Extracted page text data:
== Segment start ==

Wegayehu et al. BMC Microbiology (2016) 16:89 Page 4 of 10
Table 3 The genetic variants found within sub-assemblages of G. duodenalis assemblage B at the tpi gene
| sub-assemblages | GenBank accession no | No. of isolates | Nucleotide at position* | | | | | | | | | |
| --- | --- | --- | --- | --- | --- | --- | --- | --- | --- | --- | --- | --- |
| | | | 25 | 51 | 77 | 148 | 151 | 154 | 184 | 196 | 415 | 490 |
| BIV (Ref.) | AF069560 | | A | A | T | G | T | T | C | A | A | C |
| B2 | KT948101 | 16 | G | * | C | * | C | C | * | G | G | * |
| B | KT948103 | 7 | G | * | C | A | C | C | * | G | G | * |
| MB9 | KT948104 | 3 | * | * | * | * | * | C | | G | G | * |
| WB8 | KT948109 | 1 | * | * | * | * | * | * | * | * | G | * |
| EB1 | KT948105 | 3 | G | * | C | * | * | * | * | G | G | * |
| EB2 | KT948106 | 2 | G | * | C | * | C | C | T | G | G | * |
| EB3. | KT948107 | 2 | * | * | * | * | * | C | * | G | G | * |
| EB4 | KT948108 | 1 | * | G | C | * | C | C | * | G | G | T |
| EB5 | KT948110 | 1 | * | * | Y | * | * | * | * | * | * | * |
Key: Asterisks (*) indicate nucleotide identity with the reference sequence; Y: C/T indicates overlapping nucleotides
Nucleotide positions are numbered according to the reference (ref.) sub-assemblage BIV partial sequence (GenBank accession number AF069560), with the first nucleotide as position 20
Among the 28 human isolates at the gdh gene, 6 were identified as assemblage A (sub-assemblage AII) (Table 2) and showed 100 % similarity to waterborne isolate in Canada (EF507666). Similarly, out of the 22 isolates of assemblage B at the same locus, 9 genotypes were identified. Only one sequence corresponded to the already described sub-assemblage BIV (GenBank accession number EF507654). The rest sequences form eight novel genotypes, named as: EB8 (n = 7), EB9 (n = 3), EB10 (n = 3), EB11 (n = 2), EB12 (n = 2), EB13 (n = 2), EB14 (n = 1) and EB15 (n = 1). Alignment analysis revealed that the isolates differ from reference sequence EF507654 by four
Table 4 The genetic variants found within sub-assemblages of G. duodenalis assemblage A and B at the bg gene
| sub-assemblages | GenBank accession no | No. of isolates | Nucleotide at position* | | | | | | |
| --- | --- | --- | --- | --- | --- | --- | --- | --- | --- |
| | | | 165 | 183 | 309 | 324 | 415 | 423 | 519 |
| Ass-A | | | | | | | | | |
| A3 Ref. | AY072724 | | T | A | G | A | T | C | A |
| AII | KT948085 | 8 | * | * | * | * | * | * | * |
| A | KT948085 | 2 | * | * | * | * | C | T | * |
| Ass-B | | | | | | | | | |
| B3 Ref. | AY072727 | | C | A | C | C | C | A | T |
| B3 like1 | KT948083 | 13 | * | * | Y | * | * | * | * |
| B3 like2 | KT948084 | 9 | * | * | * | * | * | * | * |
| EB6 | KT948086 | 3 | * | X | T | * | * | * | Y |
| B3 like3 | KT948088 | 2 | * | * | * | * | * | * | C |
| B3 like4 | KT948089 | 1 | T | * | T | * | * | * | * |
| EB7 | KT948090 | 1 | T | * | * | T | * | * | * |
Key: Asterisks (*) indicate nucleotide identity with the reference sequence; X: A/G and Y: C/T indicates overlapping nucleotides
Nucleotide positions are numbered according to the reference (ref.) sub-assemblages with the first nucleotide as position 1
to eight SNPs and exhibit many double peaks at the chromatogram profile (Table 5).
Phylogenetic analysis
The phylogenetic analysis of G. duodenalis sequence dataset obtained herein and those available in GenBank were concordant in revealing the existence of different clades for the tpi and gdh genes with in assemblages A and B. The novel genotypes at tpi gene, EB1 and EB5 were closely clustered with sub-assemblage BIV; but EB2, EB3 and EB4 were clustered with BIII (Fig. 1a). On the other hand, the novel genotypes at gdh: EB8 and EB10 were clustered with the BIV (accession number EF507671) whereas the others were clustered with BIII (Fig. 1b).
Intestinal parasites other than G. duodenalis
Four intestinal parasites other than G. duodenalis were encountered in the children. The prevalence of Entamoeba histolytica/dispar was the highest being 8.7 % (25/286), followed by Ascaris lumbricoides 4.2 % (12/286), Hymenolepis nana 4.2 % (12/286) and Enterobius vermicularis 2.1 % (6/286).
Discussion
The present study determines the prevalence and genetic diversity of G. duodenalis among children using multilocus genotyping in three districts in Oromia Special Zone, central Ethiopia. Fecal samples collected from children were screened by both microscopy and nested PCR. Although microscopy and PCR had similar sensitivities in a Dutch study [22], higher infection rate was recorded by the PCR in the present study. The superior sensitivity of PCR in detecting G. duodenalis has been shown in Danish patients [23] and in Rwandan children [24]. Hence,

== Segment end ==

## The problem
Would you print all of the entries exactly as they stand?

## Result of this exercise
Wegayehu et al. BMC Microbiology (2016) 16:89 Page 4 of 10
Table 3 The genetic variants found within sub-assemblages of G. duodenalis assemblage B at the tpi gene
| sub-assemblages | GenBank accession no | No. of isolates | Nucleotide at position* | | | | | | | | | |
| --- | --- | --- | --- | --- | --- | --- | --- | --- | --- | --- | --- | --- |
| | | | 25 | 51 | 77 | 148 | 151 | 154 | 184 | 196 | 415 | 490 |
| BIV (Ref.) | AF069560 | | A | A | T | G | T | T | C | A | A | C |
| B2 | KT948101 | 16 | G | * | C | * | C | C | * | G | G | * |
| B | KT948103 | 7 | G | * | C | A | C | C | * | G | G | * |
| MB9 | KT948104 | 3 | * | * | * | * | * | C | | G | G | * |
| WB8 | KT948109 | 1 | * | * | * | * | * | * | * | * | G | * |
| EB1 | KT948105 | 3 | G | * | C | * | * | * | * | G | G | * |
| EB2 | KT948106 | 2 | G | * | C | * | C | C | T | G | G | * |
| EB3. | KT948107 | 2 | * | * | * | * | * | C | * | G | G | * |
| EB4 | KT948108 | 1 | * | G | C | * | C | C | * | G | G | T |
| EB5 | KT948110 | 1 | * | * | Y | * | * | * | * | * | * | * |
Key: Asterisks (*) indicate nucleotide identity with the reference sequence; Y: C/T indicates overlapping nucleotides
Nucleotide positions are numbered according to the reference (ref.) sub-assemblage BIV partial sequence (GenBank accession number AF069560), with the first nucleotide as position 20
Among the 28 human isolates at the gdh gene, 6 were identified as assemblage A (sub-assemblage AII) (Table 2) and showed 100 % similarity to waterborne isolate in Canada (EF507666). Similarly, out of the 22 isolates of assemblage B at the same locus, 9 genotypes were identified. Only one sequence corresponded to the already described sub-assemblage BIV (GenBank accession number EF507654). The rest sequences form eight novel genotypes, named as: EB8 (n = 7), EB9 (n = 3), EB10 (n = 3), EB11 (n = 2), EB12 (n = 2), EB13 (n = 2), EB14 (n = 1) and EB15 (n = 1). Alignment analysis revealed that the isolates differ from reference sequence EF507654 by four
Table 4 The genetic variants found within sub-assemblages of G. duodenalis assemblage A and B at the bg gene
| sub-assemblages | GenBank accession no | No. of isolates | Nucleotide at position* | | | | | | |
| --- | --- | --- | --- | --- | --- | --- | --- | --- | --- |
| | | | 165 | 183 | 309 | 324 | 415 | 423 | 519 |
| Ass-A | | | | | | | | | |
| A3 Ref. | AY072724 | | T | A | G | A | T | C | A |
| AII | KT948085 | 8 | * | * | * | * | * | * | * |
| A | KT948085 | 2 | * | * | * | * | C | T | * |
| Ass-B | | | | | | | | | |
| B3 Ref. | AY072727 | | C | A | C | C | C | A | T |
| B3 like1 | KT948083 | 13 | * | * | Y | * | * | * | * |
| B3 like2 | KT948084 | 9 | * | * | * | * | * | * | * |
| EB6 | KT948086 | 3 | * | X | T | * | * | * | Y |
| B3 like3 | KT948088 | 2 | * | * | * | * | * | * | C |
| B3 like4 | KT948089 | 1 | T | * | T | * | * | * | * |
| EB7 | KT948090 | 1 | T | * | * | T | * | * | * |
Key: Asterisks (*) indicate nucleotide identity with the reference sequence; X: A/G and Y: C/T indicates overlapping nucleotides
Nucleotide positions are numbered according to the reference (ref.) sub-assemblages with the first nucleotide as position 1
to eight SNPs and exhibit many double peaks at the chromatogram profile (Table 5).
Phylogenetic analysis
The phylogenetic analysis of G. duodenalis sequence dataset obtained herein and those available in GenBank were concordant in revealing the existence of different clades for the tpi and gdh genes with in assemblages A and B. The novel genotypes at tpi gene, EB1 and EB5 were closely clustered with sub-assemblage BIV; but EB2, EB3 and EB4 were clustered with BIII (Fig. 1a). On the other hand, the novel genotypes at gdh: EB8 and EB10 were clustered with the BIV (accession number EF507671) whereas the others were clustered with BIII (Fig. 1b).
Intestinal parasites other than G. duodenalis
Four intestinal parasites other than G. duodenalis were encountered in the children. The prevalence of Entamoeba histolytica/dispar was the highest being 8.7 % (25/286), followed by Ascaris lumbricoides 4.2 % (12/286), Hymenolepis nana 4.2 % (12/286) and Enterobius vermicularis 2.1 % (6/286).
Discussion
The present study determines the prevalence and genetic diversity of G. duodenalis among children using multilocus genotyping in three districts in Oromia Special Zone, central Ethiopia. Fecal samples collected from children were screened by both microscopy and nested PCR. Although microscopy and PCR had similar sensitivities in a Dutch study [22], higher infection rate was recorded by the PCR in the present study. The superior sensitivity of PCR in detecting G. duodenalis has been shown in Danish patients [23] and in Rwandan children [24]. Hence,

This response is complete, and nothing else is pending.